“You write in order to change the world, knowing perfectly well that you probably can’t, but also knowing that literature is indispensable to the world...The world changes according to the way people see it, and if you alter, even by a millimeter, the way a person looks or people look at reality, then you can change it.”
- James Baldwin in a 1979 interview
Instructor Faulkner Fox
The goal of this creative writing course is for aspiring playwrights to think deeply about what—exactly—they are trying to do, and avoid, in their writing. What causes a play to be heavy-handed and propagandistic, as opposed to impassioned? How can students who believe deeply in a particular issue write artful drama about that issue? In what ways is theater similar—and dissimilar—to social protest in the streets? Students will be encouraged to experiment, question, and revise, at every turn.
This course will closely examine a diversity of plays that have had a marked impact on their cultures—an impact beyond an excellent and meaningful theater-going experience. Recent examples we will study include Pass Over by Antoinette Nwandu and The Talk by local playwright Sonny Kelly. We will also watch and study more traditional plays like The Crucible and Angels in America.

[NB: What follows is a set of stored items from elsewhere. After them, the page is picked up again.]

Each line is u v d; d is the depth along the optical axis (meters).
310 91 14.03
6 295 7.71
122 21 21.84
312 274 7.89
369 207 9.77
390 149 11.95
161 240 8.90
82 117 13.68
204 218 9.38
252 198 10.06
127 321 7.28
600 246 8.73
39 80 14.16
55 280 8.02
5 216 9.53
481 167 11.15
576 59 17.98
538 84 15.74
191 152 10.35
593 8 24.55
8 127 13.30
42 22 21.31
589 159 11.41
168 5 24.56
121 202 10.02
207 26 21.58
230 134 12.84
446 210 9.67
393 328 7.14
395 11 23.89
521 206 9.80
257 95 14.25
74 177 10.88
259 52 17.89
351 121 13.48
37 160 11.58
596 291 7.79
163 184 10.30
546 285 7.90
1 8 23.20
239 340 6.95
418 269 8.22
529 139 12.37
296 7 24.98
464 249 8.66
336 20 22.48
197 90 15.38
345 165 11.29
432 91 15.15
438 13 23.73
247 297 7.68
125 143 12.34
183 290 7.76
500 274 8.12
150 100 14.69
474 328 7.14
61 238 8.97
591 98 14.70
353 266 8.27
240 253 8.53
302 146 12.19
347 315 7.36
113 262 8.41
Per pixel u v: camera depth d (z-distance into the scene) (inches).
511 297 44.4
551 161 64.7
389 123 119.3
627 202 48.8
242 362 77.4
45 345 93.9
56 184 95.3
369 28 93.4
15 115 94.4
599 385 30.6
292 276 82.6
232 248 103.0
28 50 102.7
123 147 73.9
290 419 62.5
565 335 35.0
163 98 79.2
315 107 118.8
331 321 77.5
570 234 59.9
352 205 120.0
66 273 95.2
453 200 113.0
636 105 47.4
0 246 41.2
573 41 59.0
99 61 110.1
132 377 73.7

Over the course of the semester, students will read—and watch—excellent political plays as well as write their own. They will write and develop their own full-length script, in addition to doing weekly creative responses to produced plays. Class discussion will be divided between focus on student work-in-progress, produced plays, and playwriting craft. Most weeks, we will run scenes (have students read aloud from other students’ scripts-in-progress). Outside of class, students will work in small groups, meet with alumni readers, consultants at the Writing Studio, and individually with me.